MRSA Infections ( How Will U.S. Physician and Payer Receptivity to Novel Therapies Influence the Hospital-Treated Infections Market?) | Physician & Payer Forum | US | 2014
The hospital-treated methicillin-resistant Staphylococcus aureus (MRSA) infection market is dominated by generic vancomycin because of its low cost, physician familiarity and relatively high clinical efficacy. Meanwhile, a number of premium-priced, branded agents (e.g., linezolid [Pfizer’s Zyvox/Zyvoxid] and daptomycin [Cubist/Novartis/Merck’s Cubicin]) compete for limited patient populations requiring later lines of therapy and/or suffering from difficult to treat MRSA infections (e.g., nosocomial pneumonia, bloodstream infections, and osteomyelitis). Therefore, emerging anti-MRSA agents will need to demonstrate improvements across multiple drug attributes including safety, tolerability, efficacy, and delivery in order to gain patient share in this increasingly crowded market landscape. Nevertheless, the MRSA pipeline offers a number of promising emerging therapies that can address areas of unmet need. Cubist’s second-generation oxazolidinone tedizolid (Sivextro) offers a range of improvements over linezolid, including shorter length of therapy, lower drug dosage, once-daily dosing, and the potential for a safer and more tolerable drug profile. In addition, two emerging lipoglycopeptides dalbavancin (Durata’s Dalvance) and oritavancin have the potential to transform the standard-of-care for MRSA infections through once-weekly (dalbavancin), or single-dose (oritavancin) regimens. Infrequent dosing not only provides greater convenience to patients, but can also help facilitate outpatient parenteral antibiotic therapy (OPAT), which in turn can help reduce the overall length and cost of hospitalization.

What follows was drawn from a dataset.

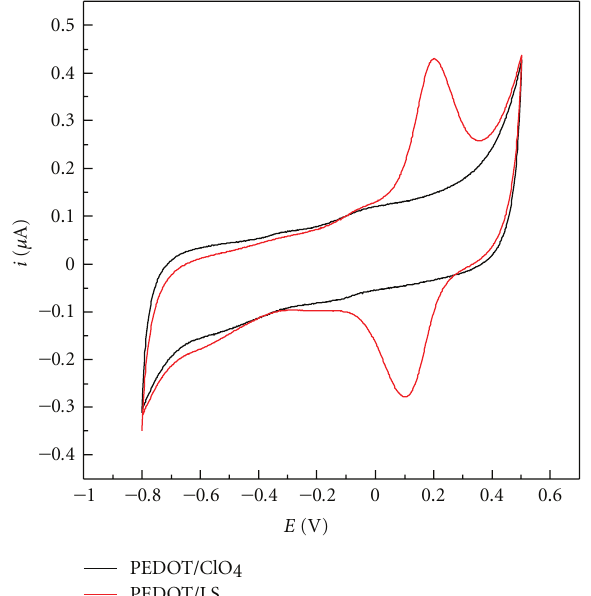
Figure 2: Comparison of cyclic voltammograms of PEDOT films electropolymerized in the absence (black line) and presence of LS (red line). LS concentration in the plating bath—1 mgcm − 3 . Scan rate—10 mVs − 1 . Electrolyte-phosphate bu ff er (pH 7.4).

This report surveys physicians and hospital pharmacy directors (PDs) regarding current practices for hospital-based treatment of bacterial infections due to MRSA. Analysis will be derived from a survey of 140 hospital-based physicians (70 infections disease specialists (ID) and 70 non-ID physicians and 30 hospital PDs. Physician surveys will assess current prescribing practices for marketed anti-MRSA antibiotics, how those practices are evolving due to shifting epidemiology and/or hospital policies, areas of unmet need and expected uptake of emerging anti-MRSA therapies. The survey of hospital-based PDs will provide insight into factors influencing formulary inclusions/positioning for both current and emerging antibiotics. Key anti-MRSA agents to be surveyed include the following current therapies: vancomycin (generics), linezolid, daptomycin, ceftaroline (Forest’s Teflaro/AstraZeneca’s Zinforo/Dainippon Sumitomo), and telavancin (Theravance/Clinigen’s Vibativ). In addition, these surveys will assess physician and payer interest in three emerging MRSA therapies in late-stage clinical development: tedizolid, dalbavancin, and oritavancin.